Just spent a great day refining my self taught skills at Origin Coffee Coffee roasters London shop.

It was the Barista Foundation course run by the SCA. It was superbly delivered by Dan O'Regan. Great kit to play with: Linea machines with al the electronics and some lovely Mythos grinders ( I know understand why people rave about them ).

More confident and also importantly refined in my approach.

Big Thumbs up to Origin ( who also do some great coffees ) for their delivery, passion and enthusiasm.


----------



## les24preludes (Dec 30, 2017)

I'd be interested in a course, but I'm reluctant to pay £190 which is what I was quoted for a day's event. Are there days courses which are under £100? Or other economical ways to practise some skills?


----------



## Jon (Dec 3, 2010)

les24preludes said:


> I'd be interested in a course, but I'm reluctant to pay £190 which is what I was quoted for a day's event. Are there days courses which are under £100? Or other economical ways to practise some skills?


Find a friendly local experienced forumite. Take £50 worth of beans to their gaff. Winner.


----------



## Mrboots2u (May 10, 2013)

les24preludes said:


> I'd be interested in a course, but I'm reluctant to pay £190 which is what I was quoted for a day's event. Are there days courses which are under £100? Or other economical ways to practise some skills?

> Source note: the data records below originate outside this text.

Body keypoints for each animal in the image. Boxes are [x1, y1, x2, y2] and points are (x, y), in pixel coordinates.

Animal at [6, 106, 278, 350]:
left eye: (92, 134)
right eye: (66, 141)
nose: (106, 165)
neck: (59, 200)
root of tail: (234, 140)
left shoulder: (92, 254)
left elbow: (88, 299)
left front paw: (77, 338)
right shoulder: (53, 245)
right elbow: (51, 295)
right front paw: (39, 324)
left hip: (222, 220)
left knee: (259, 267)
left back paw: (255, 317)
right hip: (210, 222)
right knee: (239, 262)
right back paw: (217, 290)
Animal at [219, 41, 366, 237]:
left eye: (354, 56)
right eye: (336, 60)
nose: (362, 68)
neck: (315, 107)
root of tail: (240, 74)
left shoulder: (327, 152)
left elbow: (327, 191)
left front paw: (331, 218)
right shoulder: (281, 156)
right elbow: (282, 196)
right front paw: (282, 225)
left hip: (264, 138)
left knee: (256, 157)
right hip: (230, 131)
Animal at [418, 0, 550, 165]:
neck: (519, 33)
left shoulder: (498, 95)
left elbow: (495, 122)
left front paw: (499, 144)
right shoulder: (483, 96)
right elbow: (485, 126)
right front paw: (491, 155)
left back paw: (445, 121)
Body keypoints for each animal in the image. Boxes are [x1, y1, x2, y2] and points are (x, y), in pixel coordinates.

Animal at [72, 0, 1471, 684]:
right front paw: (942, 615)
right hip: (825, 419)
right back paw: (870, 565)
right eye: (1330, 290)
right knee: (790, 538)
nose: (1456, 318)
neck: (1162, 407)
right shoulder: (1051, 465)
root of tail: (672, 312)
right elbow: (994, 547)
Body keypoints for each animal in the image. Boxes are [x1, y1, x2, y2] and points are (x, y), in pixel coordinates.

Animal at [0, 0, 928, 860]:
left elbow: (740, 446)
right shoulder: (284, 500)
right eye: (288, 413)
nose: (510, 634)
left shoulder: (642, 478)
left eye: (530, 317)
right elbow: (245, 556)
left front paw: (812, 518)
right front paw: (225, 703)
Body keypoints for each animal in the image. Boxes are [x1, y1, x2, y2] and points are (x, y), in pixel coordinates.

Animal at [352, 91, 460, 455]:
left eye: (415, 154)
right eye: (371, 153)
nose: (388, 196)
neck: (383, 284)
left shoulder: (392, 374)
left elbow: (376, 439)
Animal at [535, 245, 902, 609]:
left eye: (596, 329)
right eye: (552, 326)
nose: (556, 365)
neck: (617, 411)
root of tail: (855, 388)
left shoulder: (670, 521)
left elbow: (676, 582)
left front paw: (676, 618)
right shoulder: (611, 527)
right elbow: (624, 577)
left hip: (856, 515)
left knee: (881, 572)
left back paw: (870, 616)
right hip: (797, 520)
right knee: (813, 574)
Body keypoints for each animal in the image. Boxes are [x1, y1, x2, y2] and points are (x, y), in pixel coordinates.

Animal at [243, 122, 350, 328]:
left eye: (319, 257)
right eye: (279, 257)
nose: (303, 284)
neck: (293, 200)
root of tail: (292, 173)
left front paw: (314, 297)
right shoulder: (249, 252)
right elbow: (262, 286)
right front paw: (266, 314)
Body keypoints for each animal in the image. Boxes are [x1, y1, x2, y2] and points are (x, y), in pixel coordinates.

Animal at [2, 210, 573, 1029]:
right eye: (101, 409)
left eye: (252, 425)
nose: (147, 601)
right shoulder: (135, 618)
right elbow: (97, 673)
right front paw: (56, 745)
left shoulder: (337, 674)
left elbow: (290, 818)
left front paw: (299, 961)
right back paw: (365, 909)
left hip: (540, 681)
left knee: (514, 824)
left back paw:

Perhaps one on one training with someone like @Glenn


----------



## jlarkin (Apr 26, 2015)

les24preludes said:


> I'd be interested in a course, but I'm reluctant to pay £190 which is what I was quoted for a day's event. Are there days courses which are under £100? Or other economical ways to practise some skills?


Whereabouts are you looking. I doubt you could get a day for under £100 but people might know of some courses which are shorter and a bit more economical. Is it espresso based you're looking for?


----------



## jerbla (Nov 13, 2017)

arguably I overspec'd my refinement process as this was a course aimed at those wanting to enter the industry, following the SCA approach. I found the structure and environment very professional, helpful and effective.

I agree that there are other ways to develop skills, and I felt comfortable with the "formal" qualification route which may not be everyones wish or target. The other approach as @Jon has rightly suggested is to seek advice from others in this knowledgeable community.


----------



## Glenn (Jun 14, 2008)

Certainly a number of options, ranging from £85 upwards

Location is important - if we know where you are we can point you in the right direction


----------



## jerbla (Nov 13, 2017)

@Glenn, where are you located?


----------